1, fast: First Redis is written in C language, pure memory operation, the second core is based on the non-blocking IO multiplexing mechanism, single-threaded multi-threaded avoid the frequent context switching problem
2, supports a variety of data types, five kinds of data types: String, Hash, List, the Set, zset (you may be asked during the interview), as well as other data structures: HyperLogLog, Geo, Pub / Sub
3, support for multiple languages, Java / PHP
4, support for persistent storage, Redis snapshots by way of the data persisted to disk
3, how to use Redis
First, let's look at Redis5 data types: String, Hash, List, Set, Zset
type of data | General operation | Scenarios |
String | Assignment syntax: set key value The value syntax: get key Delete Syntax: del key23: 19: 59 Increase or decrease in value syntax: incr key Decreasing numerical syntax: decr key |
Product number, order number using string of incremental generation digital features Auto-increment primary keys Cache counter Sharing session |
Hash | One gets a field value syntax: hget key field One can get more field values syntax: hmget key field [field ...] Get all field values syntax: hgetall key Delete You can delete a field you can delete multiple syntax: hdel key field [field ...]
|
Suitable for storing objects Change data, modify, read user attributes |
List | Add elements to the list on the left syntax: lpush key value [value ...] The syntax to add elements to the right of the list: rpush key value [value ...] |
Reviews list of users to post product reviews, will be converted into json review information stored in the list.

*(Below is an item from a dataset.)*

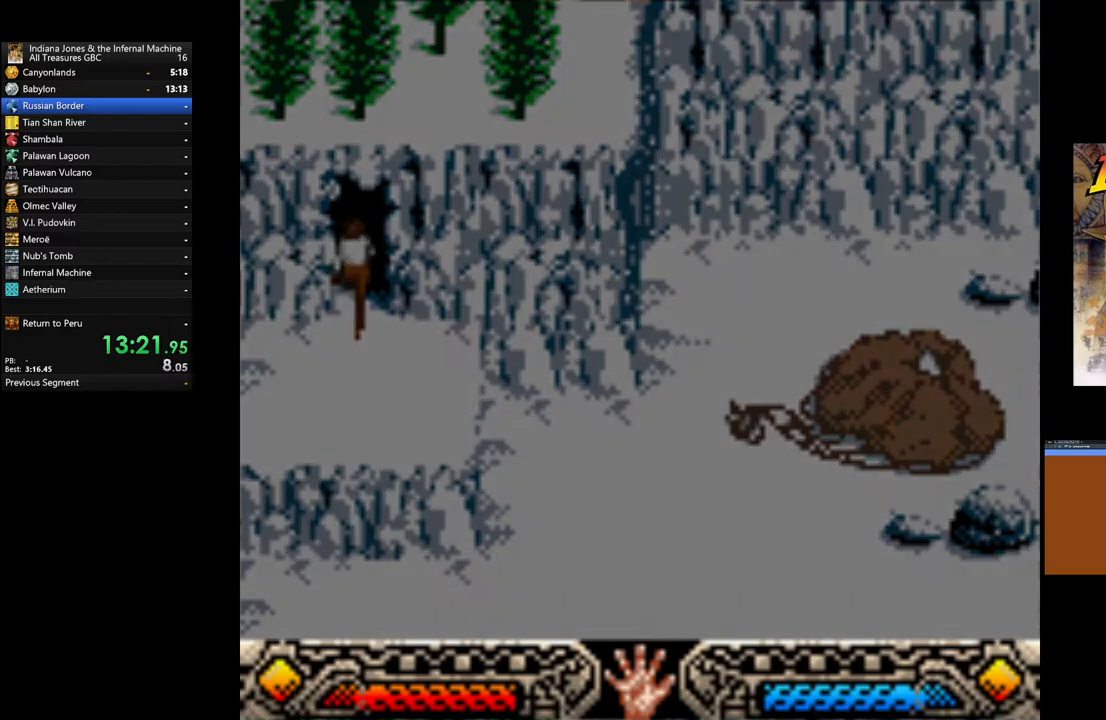
{"buttons": [], "left_stick": "up", "right_stick": "center", "events": []}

User comments page query list, remove the json data to show a page from the redis. message queue The principle: the use of push operations list, the list will be present in person, and then the worker thread and then POP operation will be taken to perform the task |
Set | Add / remove element syntax: sadd key member [member ...] Obtains the set of all elements of syntax: smembers key To determine whether the elements in the collection syntax: sismember key member Poor set syntax: sdiff key [key ...] Intersection syntax: sinter key [key ...] And set syntax: sunion key [key ...] |
label Mutual friend, the second time friends Use of unique, independent IP can count all access to the site
|
token | Increased element syntax: zadd key score member [score member ...] Gets the element score syntax: zscore key member Delete element syntax: zrem key member [member ...] Gets the number of elements in the collection syntax: zcard key |
Merchandise sales charts 游戏的用户得分排行榜 排行榜 |
4、Redis使用过程中遇到的问题
1、Redis缓存雪崩:
情况:Redis缓存雪崩指一段时间内,缓存大面积失效,Redis崩溃,数据请求全部打到MySql上,使MySql崩溃。

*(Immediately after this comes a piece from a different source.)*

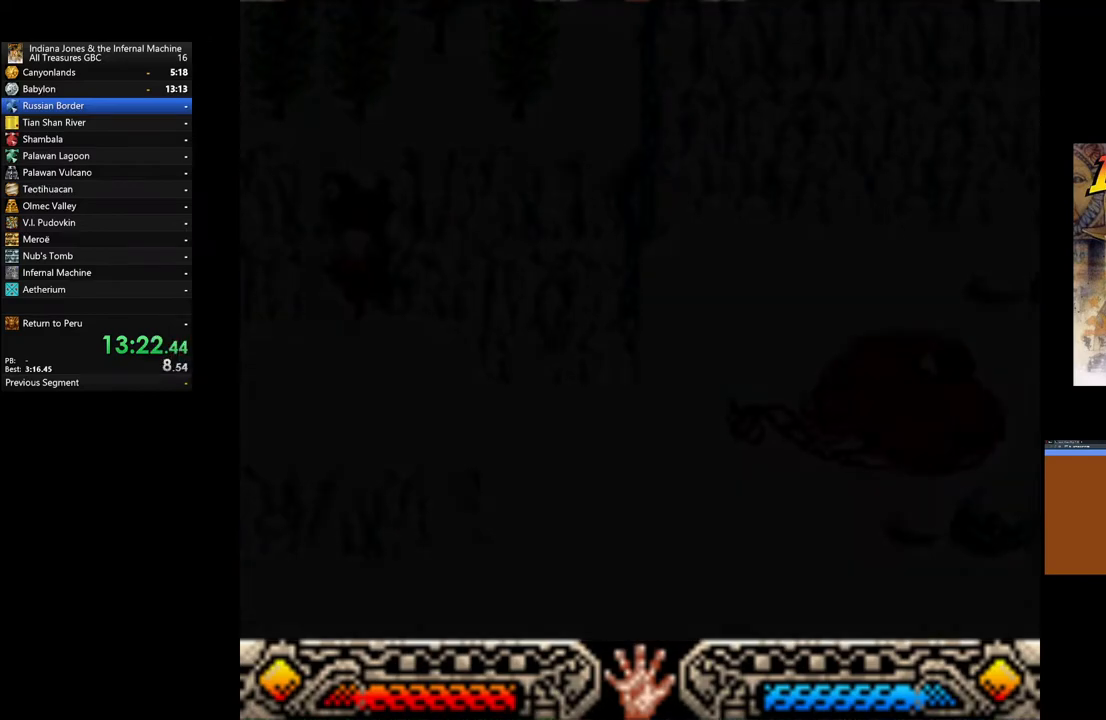
{"buttons": [], "left_stick": "up", "right_stick": "center", "events": []}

举个例子,双十一抢购,庞大的数据请求在同一时间对淘宝发起请求,数据请求量超过Redis缓存量,用户的请求全部打到数据库上面,数据库全面崩溃,当数据库重启,新的数据又到了,数据库又崩溃。
那出现这种情况怎么解决呢?
解决方案:
批量往redis存数据的时候,把每个key的失效时间加上个随机数,这样的话就能保证数据不会在同一个时间大面积失效。
2、Redis缓存穿透:
情况:用户请求一个数据库和缓存中都不存在的数据。
正常使用缓存的流程是,先对缓存进行查询,如何缓存中的key值过期或是不存在,再去数据库进行查询,并把查询到的数据放在缓存中,如果查询的对象为空,则不放入缓存。
解决方案:
- 在接口层增加校验,不合法的参数直接返回。不相信任务调用方,根据自己提供的API接口规范来,作为被调用方,要考虑可能任何的参数传值。
- 在缓存查不到,DB中也没有的情况,可以将对应的key的value写为null,或者其他特殊值写入缓存,同时将过期失效时间设置短一点,比如60秒,以免影响正常情况。这样是可以防止反复用同一个ID来暴力攻击。

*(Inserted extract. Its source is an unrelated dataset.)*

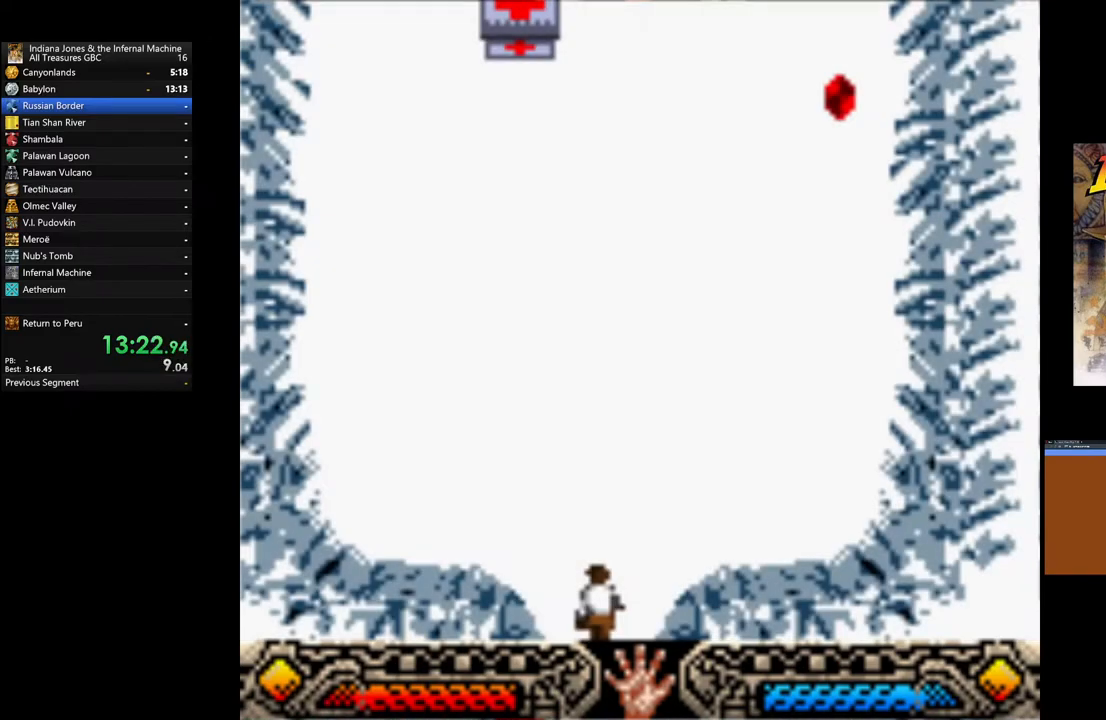
{"buttons": [], "left_stick": "up", "right_stick": "center", "events": []}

- 高级用户布隆过滤器(Bloom Filter),这个也能很好地防止缓存穿透。原理就是利用高效的数据结构和算法快速判断出你这个Key是否在DB中存在,不存在你return就好了,存在你就去查了DB刷新KV再return。
3、Redis缓存击穿:
情况:缓存击穿,是指一个key非常热点,在不停的扛着大并发,大并发集中对这一个点进行访问,当这个key在失效的瞬间,持续的大并发就穿破缓存,直接请求数据库,就像在一个屏障上凿开了一个洞。
解决方案:
- 对热点key,加互斥锁
- 设置热点数据永不过期
缓存雪崩、穿透和击穿,是缓存最大的问题,要么不出现,一旦出现就是致命性的问题。所以一定要谨慎对待,当然,面试的时候也是常考点。